January 19, 2014 — 2 Comments
Michelle+Obama+birithday+AARP

Source: whitehouse.gov

An ongoing item in the news this month has been Michelle Obama’s birthday — noteworthy because she turns 50. She celebrated with an extra week of me-time in Hawaii after Christmas when Barack and the kids left. And she had a posh cocktail-and-dessert party in the White House. Happy, sad, or scary — it’s a milestone; might as well celebrate in style if you can.

I saw an article about celebrities turning 50 this year. It’s weird to think of people who in your mind are frozen in a certain younger time hitting the half-century mark. If they’re that old, how old am I? Rob Lowe is turning 50. I hated his smarmy character and Peter Pan pretty-boy face in St. Elmo’s Fire — and I still hate him. Sandra Bullock is gonna be 50. Wasn’t she just a young ingenue driving an out-of-control bus a couple months ago with Keanu Reeves (also 50 this year)? Add to the list Courteney Cox, Matt Dillon, Melissa Gilbert (isn’t she still in pigtails running across the prairie?!). Even Brad Pitt is hitting the Big 5-0 this year. Lately I’ve noticed his face looks as lined and tired as mine — and I’m four years older. Sweet!!

## PROBLEM 1
From the blog post about turning 50, reproduce the passage that begins with the words containing "Source: whitehouse.gov" and ends with "if you can.".
## PROBLEM 2
List every celebrity whom the second paragraph of the blog post about turning 50 names as turning 50 this year.
## PROBLEM 3
Write what comes next in the blog post about turning 50, picking up after its final sentence.

[Stored data entries]

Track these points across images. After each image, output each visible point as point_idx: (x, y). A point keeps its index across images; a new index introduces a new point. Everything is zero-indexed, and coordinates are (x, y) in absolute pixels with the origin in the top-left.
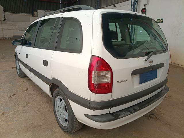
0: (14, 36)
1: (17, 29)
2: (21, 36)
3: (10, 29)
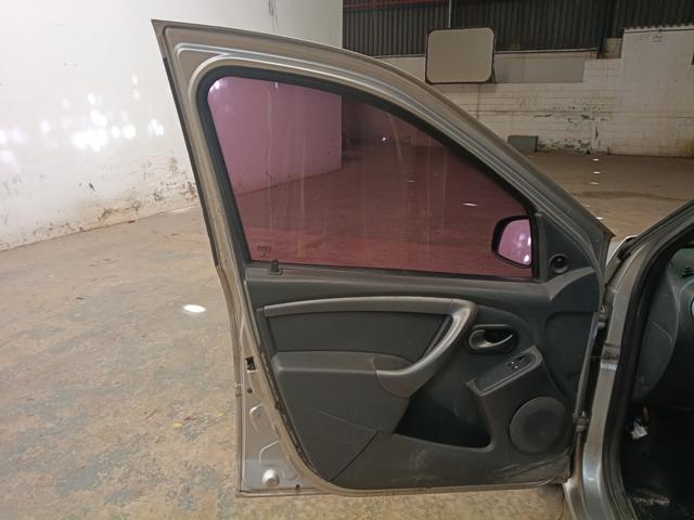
0: (510, 137)
1: (526, 111)
2: (537, 138)
3: (504, 112)
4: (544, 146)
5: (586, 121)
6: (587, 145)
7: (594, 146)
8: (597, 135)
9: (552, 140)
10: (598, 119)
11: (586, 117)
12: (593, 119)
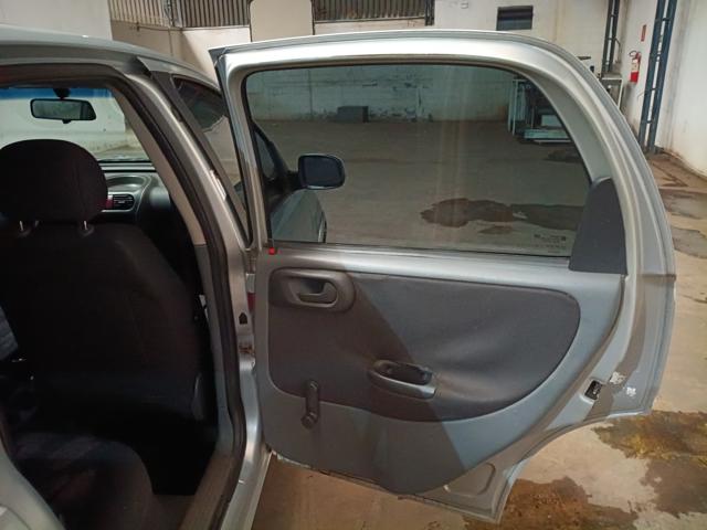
0: (339, 109)
1: (355, 81)
2: (366, 109)
3: (334, 83)
4: (373, 116)
5: (411, 89)
6: (414, 112)
7: (419, 114)
8: (420, 102)
9: (380, 109)
10: (420, 87)
11: (408, 85)
12: (416, 87)
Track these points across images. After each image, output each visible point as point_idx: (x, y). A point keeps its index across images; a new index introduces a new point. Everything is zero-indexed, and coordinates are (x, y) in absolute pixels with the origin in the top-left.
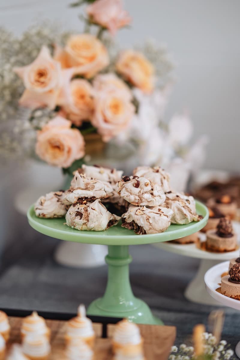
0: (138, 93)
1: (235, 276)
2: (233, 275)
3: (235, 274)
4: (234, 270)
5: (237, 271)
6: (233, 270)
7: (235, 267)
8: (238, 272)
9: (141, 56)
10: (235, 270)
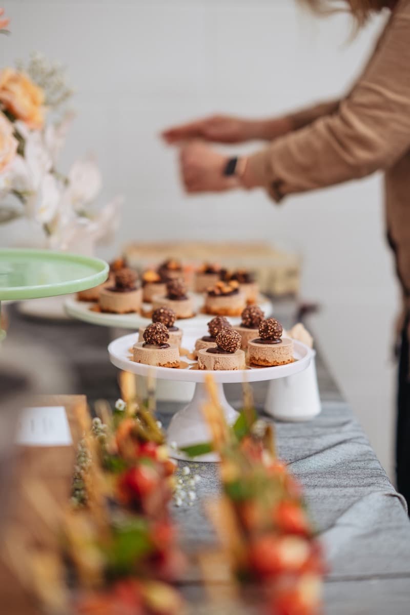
0: (21, 127)
1: (151, 338)
2: (149, 338)
3: (152, 336)
4: (150, 330)
5: (154, 332)
6: (149, 332)
7: (151, 327)
8: (156, 334)
9: (26, 76)
10: (152, 332)
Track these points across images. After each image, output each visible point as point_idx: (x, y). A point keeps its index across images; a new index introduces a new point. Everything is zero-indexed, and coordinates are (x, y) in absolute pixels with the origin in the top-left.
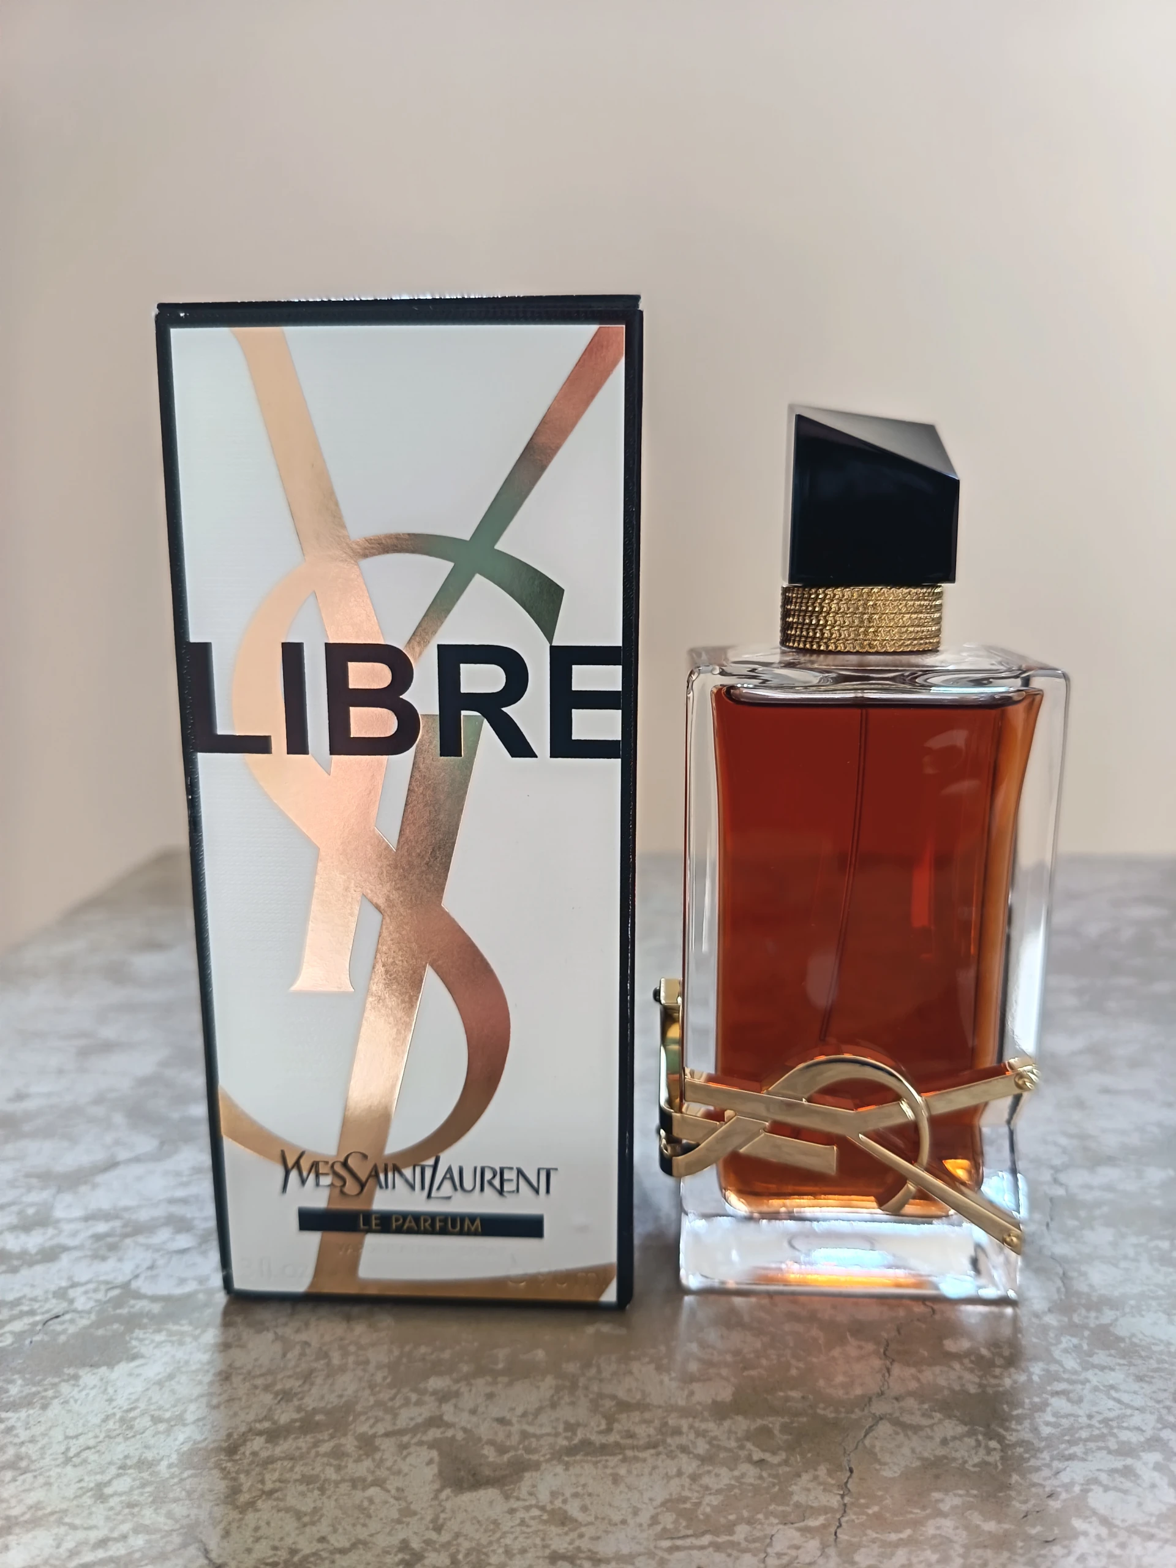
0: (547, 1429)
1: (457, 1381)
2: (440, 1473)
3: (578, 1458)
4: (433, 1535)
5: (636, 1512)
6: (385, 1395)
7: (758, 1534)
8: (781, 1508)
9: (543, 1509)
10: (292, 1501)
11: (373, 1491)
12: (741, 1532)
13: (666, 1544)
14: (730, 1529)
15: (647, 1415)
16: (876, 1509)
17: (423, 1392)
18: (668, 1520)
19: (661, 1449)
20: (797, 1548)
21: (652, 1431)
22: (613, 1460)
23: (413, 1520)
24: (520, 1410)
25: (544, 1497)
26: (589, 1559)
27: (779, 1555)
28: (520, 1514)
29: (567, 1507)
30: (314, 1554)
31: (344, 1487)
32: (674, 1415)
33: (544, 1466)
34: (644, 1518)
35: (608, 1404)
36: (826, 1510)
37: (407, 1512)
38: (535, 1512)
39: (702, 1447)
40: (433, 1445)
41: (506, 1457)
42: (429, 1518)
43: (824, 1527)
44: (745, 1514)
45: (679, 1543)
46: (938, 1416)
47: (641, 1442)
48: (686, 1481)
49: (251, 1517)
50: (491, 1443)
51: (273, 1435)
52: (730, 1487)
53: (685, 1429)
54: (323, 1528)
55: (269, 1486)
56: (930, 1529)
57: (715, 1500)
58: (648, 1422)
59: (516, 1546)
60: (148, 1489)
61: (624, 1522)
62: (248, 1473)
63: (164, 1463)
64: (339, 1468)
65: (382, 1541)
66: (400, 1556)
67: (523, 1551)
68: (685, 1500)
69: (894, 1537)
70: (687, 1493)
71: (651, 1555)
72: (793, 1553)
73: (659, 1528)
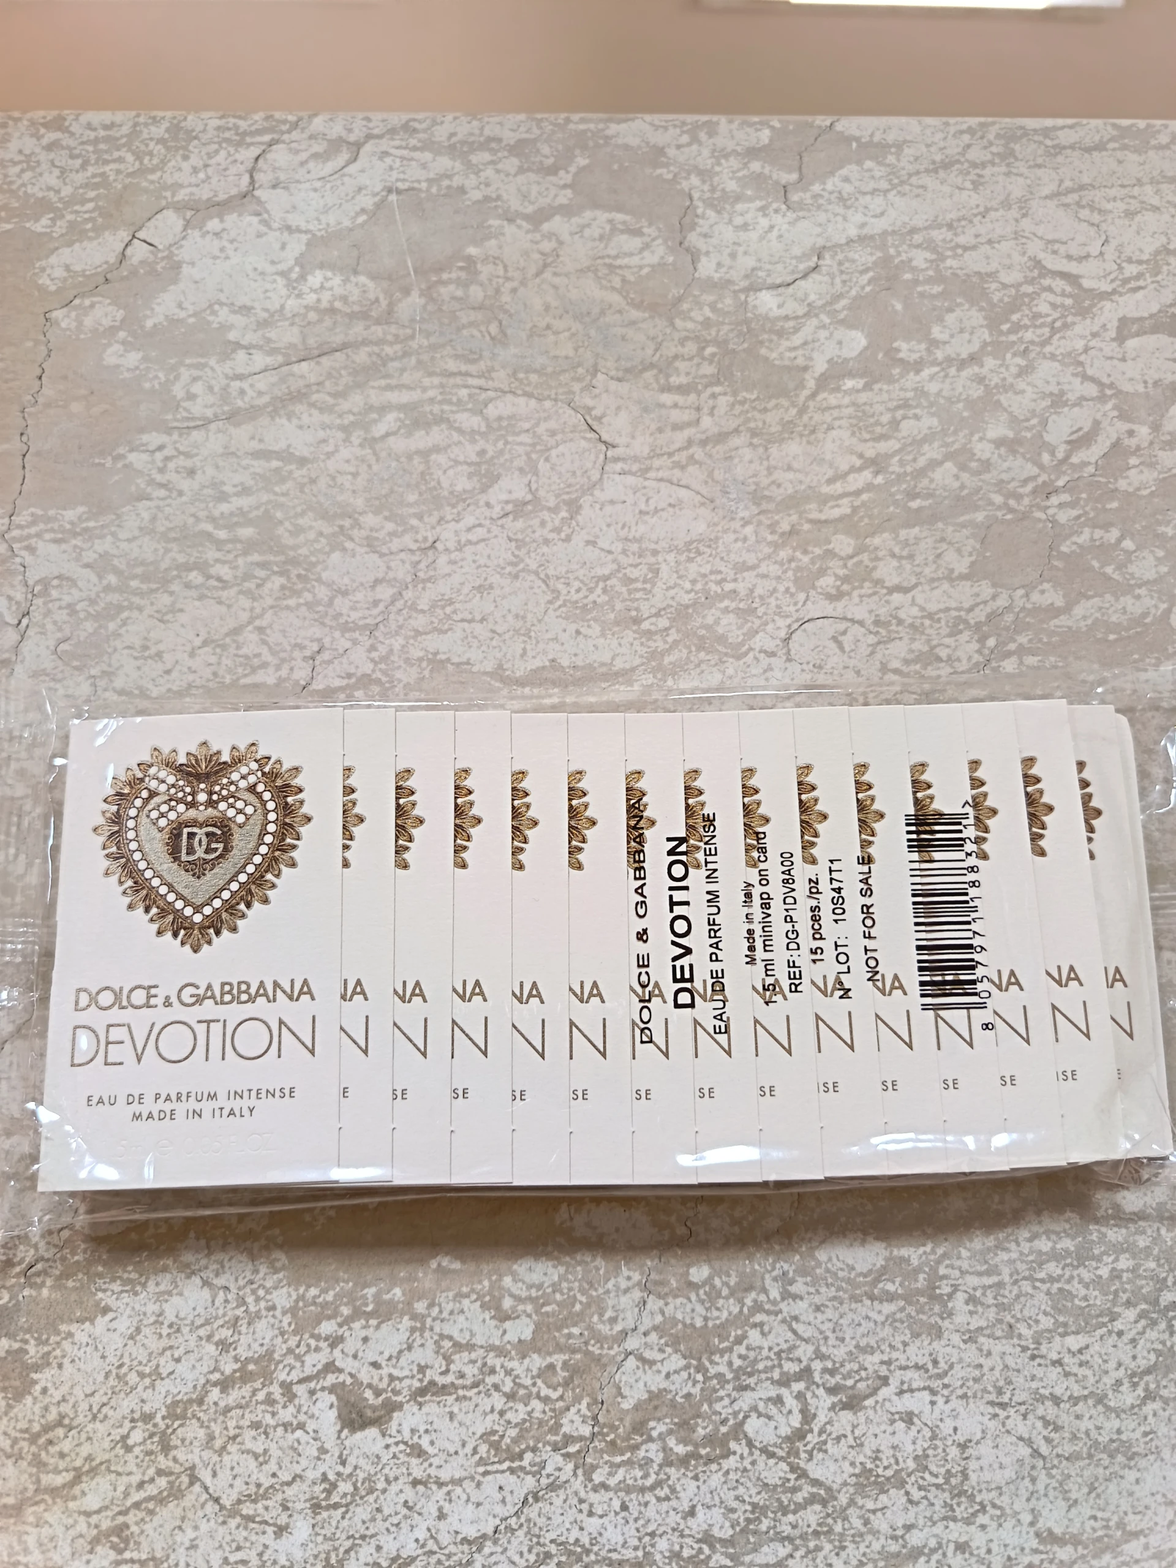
0: (406, 1373)
1: (340, 1325)
2: (339, 1416)
3: (428, 1398)
4: (340, 1468)
5: (464, 1445)
6: (293, 1342)
7: (538, 1460)
8: (554, 1438)
9: (406, 1443)
10: (249, 1445)
11: (299, 1433)
12: (528, 1456)
13: (481, 1469)
14: (520, 1456)
15: (473, 1356)
16: (612, 1436)
17: (318, 1337)
18: (483, 1449)
19: (481, 1387)
20: (560, 1469)
21: (476, 1371)
22: (451, 1399)
23: (327, 1457)
24: (386, 1355)
25: (407, 1435)
26: (436, 1483)
27: (548, 1476)
28: (393, 1449)
29: (421, 1442)
30: (271, 1487)
31: (280, 1430)
32: (492, 1354)
33: (406, 1406)
34: (469, 1449)
35: (447, 1344)
36: (581, 1438)
37: (323, 1450)
38: (402, 1447)
39: (508, 1387)
40: (332, 1390)
41: (380, 1399)
42: (337, 1454)
43: (579, 1452)
44: (532, 1443)
45: (489, 1468)
46: (669, 1350)
47: (468, 1382)
48: (496, 1416)
49: (226, 1458)
50: (370, 1386)
51: (225, 1385)
52: (524, 1421)
53: (498, 1369)
54: (272, 1467)
55: (232, 1433)
56: (641, 1453)
57: (513, 1433)
58: (474, 1362)
59: (391, 1476)
60: (156, 1439)
61: (456, 1453)
62: (215, 1420)
63: (159, 1416)
64: (274, 1414)
65: (311, 1475)
66: (323, 1486)
67: (396, 1479)
68: (494, 1432)
69: (618, 1459)
70: (496, 1427)
71: (472, 1478)
72: (557, 1474)
73: (477, 1457)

## RESPONSE AREA 1
Source: whitehouse.gov

An ongoing item in the news this month has been Michelle Obama’s birthday — noteworthy because she turns 50. She celebrated with an extra week of me-time in Hawaii after Christmas when Barack and the kids left. And she had a posh cocktail-and-dessert party in the White House. Happy, sad, or scary — it’s a milestone; might as well celebrate in style if you can.

## RESPONSE AREA 2
Rob Lowe, Sandra Bullock, Keanu Reeves, Courteney Cox, Matt Dillon, Melissa Gilbert, Brad Pitt

## RESPONSE AREA 3
And in all this birthday talk of celebrities — and us regular people, too — is the idea that 50 is the new 30. It’s just the beginning of a wonderful new chapter in our amazing, privileged American lives, and we have decades ahead of us to fulfill dreams and create new ones. Hell, some guy in California just went skydiving for the first time on his 100 birthday! Maybe 50 is the new 15!

Mtuseni's FamilySomeone else turned 50 this month — Mtuseni’s mom, Nester. She’s a pretty, petite, gracious woman. I can’t wait to spend more time with her on my next visit to Johannesburg. She has probably asked god to bless me 10,000 times for all I’ve done for Mtuseni; she could not offer him the same on her meager salary. She has a hard life, raising three kids alone in a brick shack with no electricity or plumbing. Her oldest son Moses was killed by a car a few years ago. She’s had a few health scares lately — I think from stress and exhaustion — but there’s little money for doctors and certainly none for regular checkups. And of course the first 30 years of her life were spent under apartheid.

If 50 is the new 30 in the US, the calculus is a little different in South Africa. The average life span for a black woman in South Africa is 49. Does this mean Nester is living on borrowed time now, at age 50? When I pass the US male life expectancy of 77, I’m sure it’ll feel like the rest are lucky bonus years. How many bonus years does Nester have left? The number of people in Mtuseni’s community and circles who have died in the four years I’ve known him is shocking — and I haven’t heard about everyone, I’m sure.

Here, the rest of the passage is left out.